After her mom's death, Sydney White (Amanda Bynes, reprising her ditzy chipmunk act from She's The Man) was brought up by her plumber dad and his construction-worker friends, which is meant to explain her lack of girly graces. But unless they raised her in a cage in a cave, it doesn't explain her total ignorance of cliques and snobs. Honoring her mom's memory by pledging her old sorority, Bynes is oblivious about the ways her tomboy habits and fashion apathy keep her from fitting in with all the Prada-wearing, bottle-blonde plastic people in thrall to ultra-perky evil school queen Rachel Witchburn (Sara Paxton, channeling Reese Witherspoon from Election). So she's genuinely shocked when Paxton boots her from the sorority, and she has to move in with the "seven dorks" who live in a run-down firetrap called The Vortex. Then, in a snobs-vs.-slobs plot that feels older than the Brothers Grimm handbook, Paxton plots to have The Vortex razed and replaced with a Greek Life Center, and it's up to Bynes and the dorks to reclaim school rule from the Greeks and save their home.

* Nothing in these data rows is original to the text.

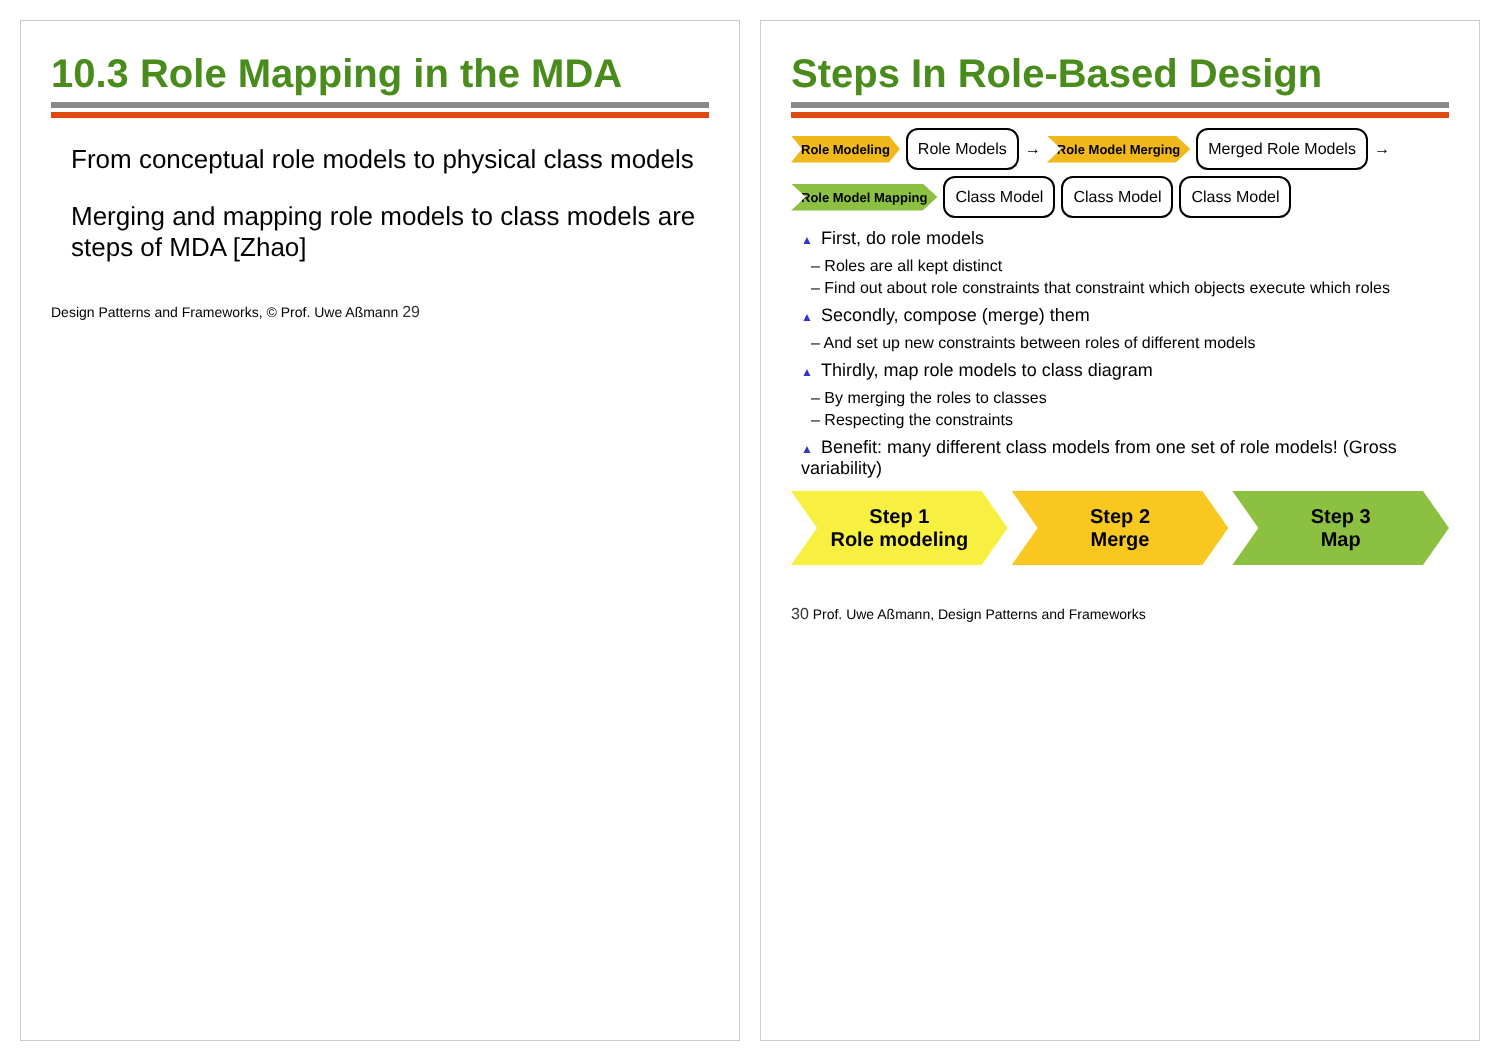10.3 Role Mapping in the MDA
From conceptual role models to physical class models
Merging and mapping role models to class models are steps of MDA [Zhao]
Design Patterns and Frameworks, © Prof. Uwe Aßmann 29
Steps In Role-Based Design
Role Modeling Role Models → Role Model Merging Merged Role Models → Role Model Mapping Class Model Class Model Class Model
▲ First, do role models
– Roles are all kept distinct
– Find out about role constraints that constraint which objects execute which roles
▲ Secondly, compose (merge) them
– And set up new constraints between roles of different models
▲ Thirdly, map role models to class diagram
– By merging the roles to classes
– Respecting the constraints
▲ Benefit: many different class models from one set of role models! (Gross variability)
Step 1
Role modeling
Step 2
Merge
Step 3
Map
30 Prof. Uwe Aßmann, Design Patterns and Frameworks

Like Disney's dwarfs, Bynes' dorks only have one personality trait apiece—one talks through a puppet, one's an angry blogger, one's the world's oldest Cub Scout because he never learned to tie knots, and so forth. But mostly, they're all unreconstructed Revenge Of The Nerds super-spazzes who, at one point, gather around one of Bynes' bras and gasp, "That thing has touched boobs." That's about the height of the adolescent comedy, which comes packed with cutesy "modern" Snow White touches—Paxton uses the school's "Hot Or Not" MySpace page to see whether she's still the fairest of them all, and when Bynes inevitably supplants her, she poisons Bynes' Apple computer. And so forth, and so on, with bad puns and worse slapstick and stupid, embarrassing characters doing stupid, embarrassing things until it's time for the big uplift moment at the end, also stolen wholesale from Revenge Of The Nerds. The equally awful She's The Man at least brought Twelfth Night to a teenage crowd unlikely to be familiar with the Shakespeare play. What's the excuse for dumbing down Snow White to moron level? Are there really people out there who thought the original version just didn't have enough toilet jokes?